On August 1, 1968, President Lyndon Johnson signed a bill that he declared “the most farsighted, the most comprehensive, the most massive housing program in all American history,” a bill that promised to ensure “the very precious American right to a roof over your head—a decent home.”
Johnson wasn’t talking about the Fair Housing Act, which had passed three months earlier—one week after the assassination of Dr. Martin Luther King, Jr. What animated Johnson was the Housing and Urban Development Act of 1968. It was known at the time as “the housing act.” Writing in Shelterforce, Fred McGhee contends that this second bill, not the Fair Housing Act, was “the most important housing law passed in 1968.”
“This misremembering,” McGhee adds, “is not accidental—it reflects the race and class trajectory of America over the past five decades…had its promise been fulfilled, many of the problems beleaguering American cities today might have been avoided or at least mitigated.”
The 1968 housing act included a smorgasbord of housing ideas…[including] a robust increase in public housing construction. The act set a national goal of constructing or rehabilitating 26 million housing units, including six million for low- and moderate-income families.
In his signing statement, Johnson noted that, “Over the 10 years of this program, the production rate of federally subsidized housing will be 10 times higher than it has been in the last decade.”

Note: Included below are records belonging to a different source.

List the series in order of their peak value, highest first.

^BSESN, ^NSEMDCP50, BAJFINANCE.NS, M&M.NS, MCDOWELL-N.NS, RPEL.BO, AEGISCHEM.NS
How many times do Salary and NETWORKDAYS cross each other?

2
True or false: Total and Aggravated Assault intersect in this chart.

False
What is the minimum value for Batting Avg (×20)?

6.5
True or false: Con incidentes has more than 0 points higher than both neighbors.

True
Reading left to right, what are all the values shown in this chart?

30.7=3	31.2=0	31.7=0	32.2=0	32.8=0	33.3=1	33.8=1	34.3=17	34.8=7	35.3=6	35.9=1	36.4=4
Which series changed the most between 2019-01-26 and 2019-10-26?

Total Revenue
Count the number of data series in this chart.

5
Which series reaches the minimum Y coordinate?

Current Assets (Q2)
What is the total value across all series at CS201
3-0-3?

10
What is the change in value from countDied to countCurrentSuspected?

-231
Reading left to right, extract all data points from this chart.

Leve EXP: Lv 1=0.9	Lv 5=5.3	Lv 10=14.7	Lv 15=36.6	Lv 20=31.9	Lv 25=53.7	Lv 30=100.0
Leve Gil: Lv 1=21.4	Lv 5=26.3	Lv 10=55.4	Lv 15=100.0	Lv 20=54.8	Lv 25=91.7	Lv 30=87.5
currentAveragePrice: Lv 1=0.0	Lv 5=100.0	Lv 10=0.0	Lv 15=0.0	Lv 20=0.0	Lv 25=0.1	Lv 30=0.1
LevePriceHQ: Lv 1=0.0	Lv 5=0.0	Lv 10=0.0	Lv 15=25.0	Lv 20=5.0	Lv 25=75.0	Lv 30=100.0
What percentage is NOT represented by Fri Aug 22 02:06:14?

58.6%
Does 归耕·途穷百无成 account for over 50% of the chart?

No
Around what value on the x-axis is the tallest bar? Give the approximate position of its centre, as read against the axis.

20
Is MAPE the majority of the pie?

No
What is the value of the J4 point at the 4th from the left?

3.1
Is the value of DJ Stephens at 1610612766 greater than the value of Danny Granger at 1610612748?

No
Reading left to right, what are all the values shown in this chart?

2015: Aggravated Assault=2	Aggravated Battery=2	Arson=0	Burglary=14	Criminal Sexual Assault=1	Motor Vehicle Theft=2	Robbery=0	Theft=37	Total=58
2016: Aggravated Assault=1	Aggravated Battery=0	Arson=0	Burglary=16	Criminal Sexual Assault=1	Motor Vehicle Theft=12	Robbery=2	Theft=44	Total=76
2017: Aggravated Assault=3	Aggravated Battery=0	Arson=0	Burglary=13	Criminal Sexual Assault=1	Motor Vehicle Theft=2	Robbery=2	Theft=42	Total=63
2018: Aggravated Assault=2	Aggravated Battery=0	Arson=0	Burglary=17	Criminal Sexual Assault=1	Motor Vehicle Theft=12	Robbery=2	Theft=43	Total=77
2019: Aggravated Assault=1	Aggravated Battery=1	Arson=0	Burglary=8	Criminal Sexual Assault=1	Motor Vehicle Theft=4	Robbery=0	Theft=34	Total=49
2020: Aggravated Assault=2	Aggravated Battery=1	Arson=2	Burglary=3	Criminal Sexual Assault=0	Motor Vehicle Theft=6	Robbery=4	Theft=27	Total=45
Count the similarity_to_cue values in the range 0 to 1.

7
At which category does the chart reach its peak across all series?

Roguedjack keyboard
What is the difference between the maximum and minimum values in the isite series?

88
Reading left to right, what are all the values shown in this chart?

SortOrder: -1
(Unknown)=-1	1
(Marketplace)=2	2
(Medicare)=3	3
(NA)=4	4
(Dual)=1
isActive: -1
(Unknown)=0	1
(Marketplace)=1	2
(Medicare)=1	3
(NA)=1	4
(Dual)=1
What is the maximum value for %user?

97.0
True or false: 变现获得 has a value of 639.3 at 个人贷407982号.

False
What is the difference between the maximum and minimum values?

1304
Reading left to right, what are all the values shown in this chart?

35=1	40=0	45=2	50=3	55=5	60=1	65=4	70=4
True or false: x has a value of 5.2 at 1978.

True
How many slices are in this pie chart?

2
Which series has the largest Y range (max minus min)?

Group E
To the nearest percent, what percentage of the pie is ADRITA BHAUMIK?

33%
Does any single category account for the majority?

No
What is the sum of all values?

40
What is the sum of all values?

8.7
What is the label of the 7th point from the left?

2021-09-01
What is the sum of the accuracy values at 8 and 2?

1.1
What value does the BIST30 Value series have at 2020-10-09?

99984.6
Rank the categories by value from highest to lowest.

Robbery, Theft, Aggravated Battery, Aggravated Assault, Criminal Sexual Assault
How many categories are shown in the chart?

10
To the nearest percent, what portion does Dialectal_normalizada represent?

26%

The election of Richard Nixon three months later did not immediately end the housing program. McGhee notes that “the HUD secretary who presided over the single largest construction of federally subsidized housing in American history was George Romney, father of former Massachusetts governor and current Senate candidate from Utah Mitt Romney. American housing production between 1968 and 1972 was both robust and diverse.”